Please do your best not to fall victim to a broken and corrupt monetary system.…
– Robert Kiyosaki (@theRealKiyosaki) October 17, 2025
He added: “Government money is fake money. It enriches the rich and, unfortunately, impoverishes the poor.” Kiyosaki’s message highlights his belief that digital currencies and precious metals are safer options in the current financial environment.
Past recommendations and market context for BTC and ETH
Kiyosaki has repeatedly advised holding Bitcoin and Ethereum rather than fiat, pointing to market disruptions such as recent bond market collapses in the US, UK and Europe. These events, he said, demonstrate the risks of relying solely on government-issued currency during periods of volatility.
The BTC price recently reached new highs, peaking above $126,000 earlier this month, before retreating amid broader market corrections.
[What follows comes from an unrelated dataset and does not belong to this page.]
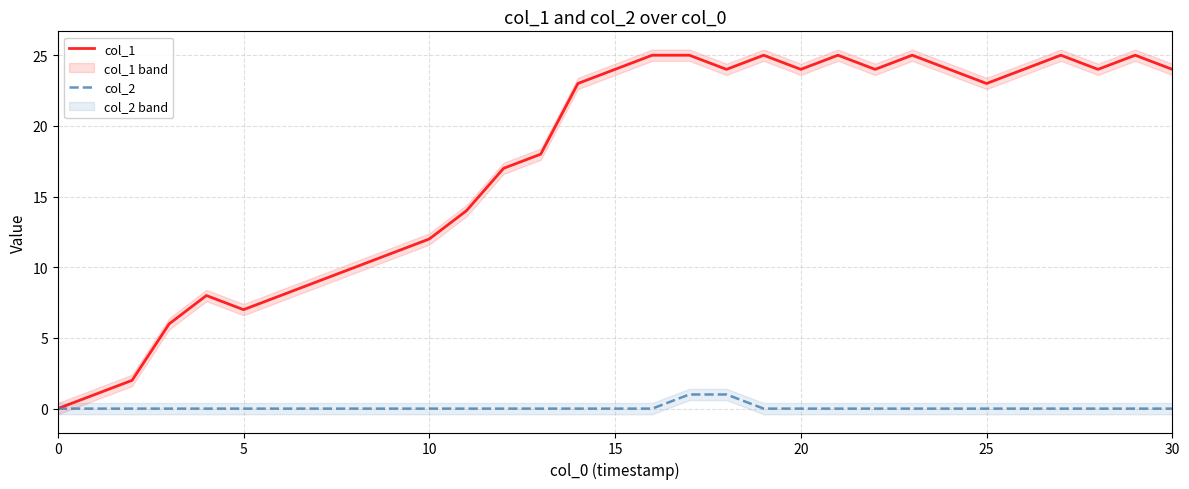

True or false: col_2 has a value of 1 at 0.

False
Kiyosaki sees these moves as part of a broader trend where investors are hedging against inflation and macroeconomic uncertainty by turning to digital assets.
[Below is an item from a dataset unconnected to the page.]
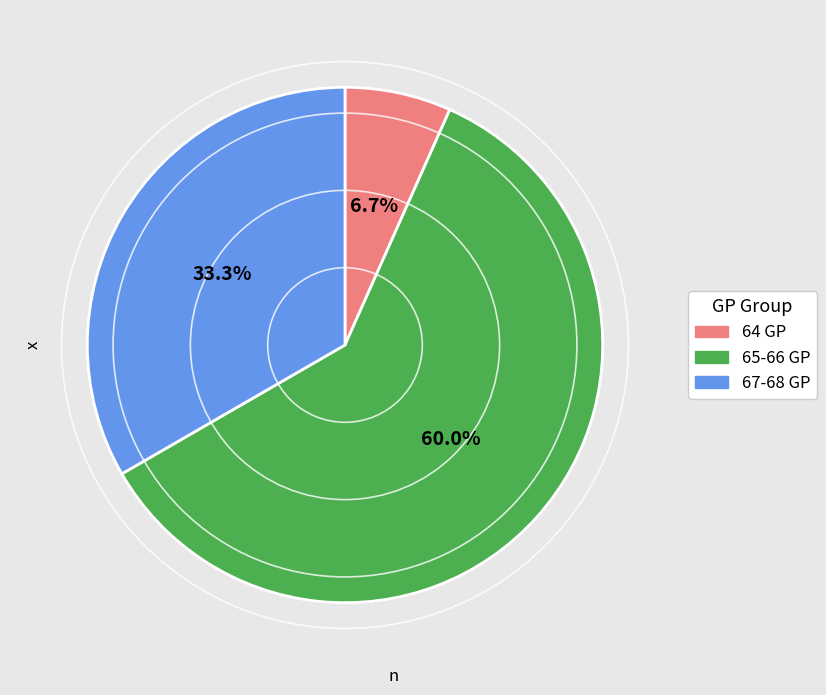

Count the number of slices in the pie.

3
Other experts echo similar views on digital assets
Bitcoin advocate Max Keizer also expressed similar sentiments. He referenced a 2021 article by Twitter founder Jack pointing out that hyperinflation would reshape markets. Keizer said the recent strength in Bitcoin and gold validates this outlook and reinforces their role as safe haven assets.
From @jack in 2021:
He was absolutely right and what we see in Gold & Bitcoin is proof.
I suggest people stop arguing about gold vs. Bitcoin and the OP RETURN regression, and focus on taking your safe haven asset Bitcoin and moving to the safe haven country, El Salvador.
-Max Keizer (@maxkeizer) October 18, 2025
Keiser further stated that gold and silver are “easily confiscated,” while Bitcoin is “unconfiscable,” making it a safer option for preserving wealth. He advised investors to focus on protecting their holdings through BTC rather than debating which is the best safe haven.
Kiyosaki and Keizer’s views highlight the increasingly prevalent narrative that digital currencies like Bitcoin and Ethereum offer practical alternatives to traditional fiat, particularly in times of economic uncertainty. Both experts continue to advocate for these assets as tools to safeguard wealth and mitigate the effects of inflation.